An early Conservative localist, in 1992 he founded the Local Identity Agency and worked around the UK with local councils campaigning for greater decentralisation, including a project on rural regeneration in County Durham.
In 1996 he sold the LIA to Polecon Europe LTD and returned to the burgeoning Cambridge tech cluster where he began a 15 year career founding and financing high-growth biomedical start-ups:
Managing Director, Transmo Citycard (1996-1997)
Director of Early Stage Ventures, Merlin Biosciences (1997-2001)
CEO, Amedis Pharma (2001-2003)
Founder & MD, 4D Biomedical (2003-2010). He worked around the UK putting together translational medical research collaborations with UK Universities, Hopsitals and Life Science Companies.
In 2003 Freeman founded Mind The Gap: a campaign for civic renewal.
In 2005 Freeman fought the then Labour stronghold of Stevenage with an innovative campaign “Positive Politics”.
The first Candidate to be selected via David Cameron’s A list, George was elected in the 2010 general election as MP for Mid Norfolk.
Taskforce on Innovation, Growth and Regulatory Reform (TIGRR)
Minister of State, (Minister for the Future of Transport), Department for Transport
Chair, Conservative Policy Forum
Chair, Prime Minister’s Policy Board
UK Minister for Life Science
UK Trade Envoy
Government Life Science Adviser
PPS to the Minister for Climate Change
Freeman was married to Eleanor from 1996 to 2016 and has a son and a daughter aged 18 and 20. They separated in 2014 citing the pressures of juggling a young family, two careers and living apart because of politics.
In 2020 Freeman married childhood friend and RSC theatre director Fiona Laird.
Minister of State for Decarbonisation, Disconnection, Digitalisation, UK Department of Transport (2019-20)
As the Minister for the Future of Transport I led key reforms around:
- The establishment of the new Future of Transport Policy & Directorate
- Future of Mobility Zones & Regulatory Review
- Initiated major policy review of Decarbonisation, Disconnection, Digitalisation.
- Secured No10 & 11 agreement & announced East-West Rail (Oxford to Cambridge)
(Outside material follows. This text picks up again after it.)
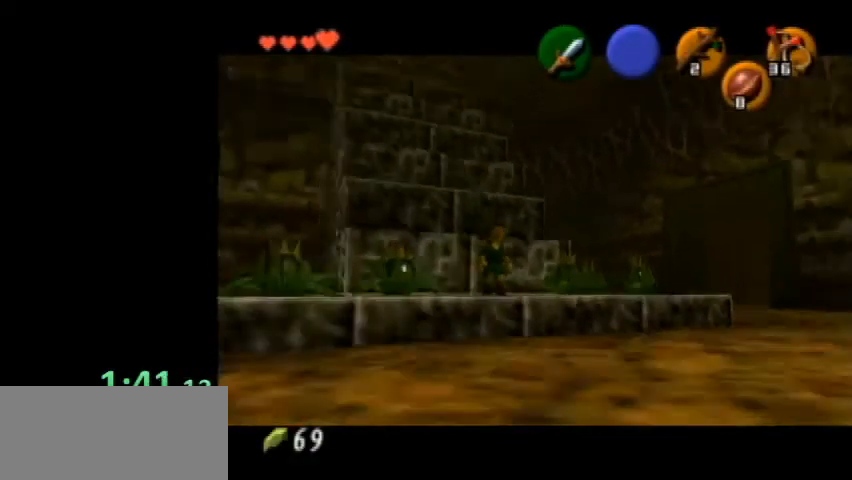
{"buttons": ["L1"], "left_stick": "down", "events": [[67, "left_stick", "down"], [167, "A", "down"], [234, "A", "up"]]}
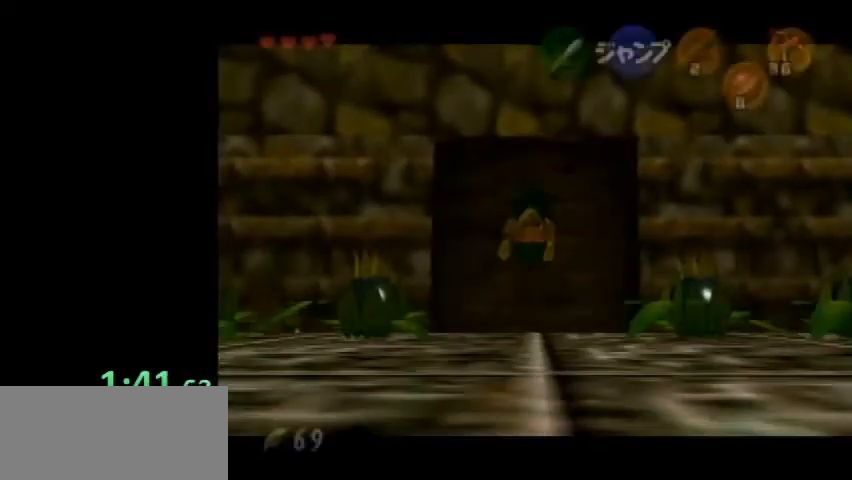
{"buttons": ["A", "L1"], "left_stick": "down", "events": [[34, "A", "down"], [200, "A", "up"], [434, "A", "down"]]}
- Future Fuels: biofuels, E10, Hydrogen
- Joint Air Quality Unit with Department of Environment + Climate Change
- Devolution: liaison with all Mayors & Combined Authorities on Clean Air Zones
- OLEV: Office for Low Emission Vehicles & UK Road to NetZero
Minister for Life Science (2014-16)
As the first-ever UK Minister for Life Science, I led the Coalition Government’s ground-breaking first Industrial Strategy for Life Science, specifically including key flagship policy reforms:
- The NHS 100k Genome Project
- The Accelerated Access Review
- NICE and PPRS Reform
- Life Science Opportunity Zones
- Founded Patients4Data
- Led UK AgriTech Industrial Strategy & establishment of UKTI LifeSci & Agritech
Conservative Policy Forum
As Chair of the Conservative Policy Forum, I was delighted to put in place a major programme of reform. This included:
- Better policy input for members.
- CPF champions for hard-to-reach communities.
- Meet the Ministers FaceTime Live.
- Number 10 roundtables.
We also recruited our brilliant CPF champions:
- Mark Davies, Gareth and Alison Cork on enterprise.
- Resham Kotecha and Myles Stacey leading our work with BAME communities.
- Virginia Crosbie on social enterprise.
- Isabella Gornall on the environment.
- And John Moss and Joy Morrissey on social housing.
During my term as Chair of the CPF from 2015 - 2019:
- Active constituency CPFs are up fivefold.
- Active members are up threefold.
- We now have 306 groups nationwide.
- Our mailing list is growing by 20%.
- 7,000 members are participating in our new policy surveys.